Hey guys, I’m trying to use masked word prediction to measure how probable a word is in a certain context.
The problem is that transformers replaces words not in the vocabulary, however I need to know what words were replaced (not in a warning) to be able to say “This replaced word got a probability of X” and I can’t do that.
It seems very messy to go for the nearest fuzzy match or something.
For example:
from transformers import pipeline
nlp = pipeline("fill-mask", model="roberta-base")
res, rep= nlp(f"{nlp.tokenizer.mask_token} talk about the rules of the game first.",
targets=[' Will', ' Wille', ' Wil', ' We\'ll'])
Gives me:
The specified target token ` Wille` does not exist in the model vocabulary.

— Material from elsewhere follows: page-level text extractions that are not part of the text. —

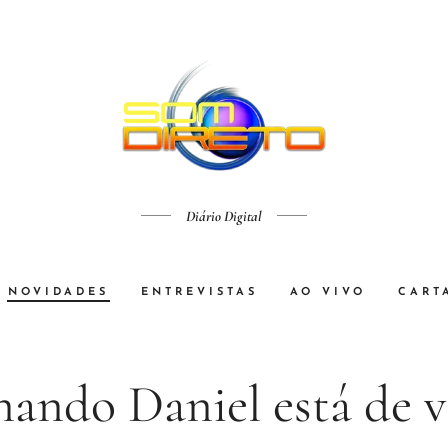
Diário Digital
NOVIDADES
ENTREVISTAS
AO VIVO
CART
nando Daniel está de v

Replacing with `ĠWil`.
The specified target token ` We'll` does not exist in the model vocabulary. Replacing with `ĠWe`.
And a result of:
[{'sequence': '<s> We talk about the rules of the game first.</s>', 'score': 9.70363453234313e-06, 'token': 166, 'token_str': 'ĠWe'},
{'sequence': '<s> Will talk about the rules of the game first.</s>', 'score': 1.4700815142987267e-07, 'token': 2290, 'token_str': 'ĠWill'},
{'sequence': '<s> Wil talk about the rules of the game first.</s>', 'score': 4.419403731859006e-11, 'token': 3884, 'token_str': 'ĠWil'},
{'sequence': '<s> Wil talk about the rules of the game first.</s>', 'score': 4.419403731859006e-11, 'token': 3884, 'token_str': 'ĠWil'}]
However… what I really want is at least something like this coming out along with the output:
{"We'll":"ĠWe", "Wille":"ĠWil"}
So that later I can link that to the original results, and do something like:
results.get("We'll")
and get: 'score': 1.4700815142987267e-07
Is there an existing feature for this? If not, is it possible for me to get the logs as output so that I can parse them to get this result? I have no idea how to store the logs in a variable and searching online reveals no answers so far.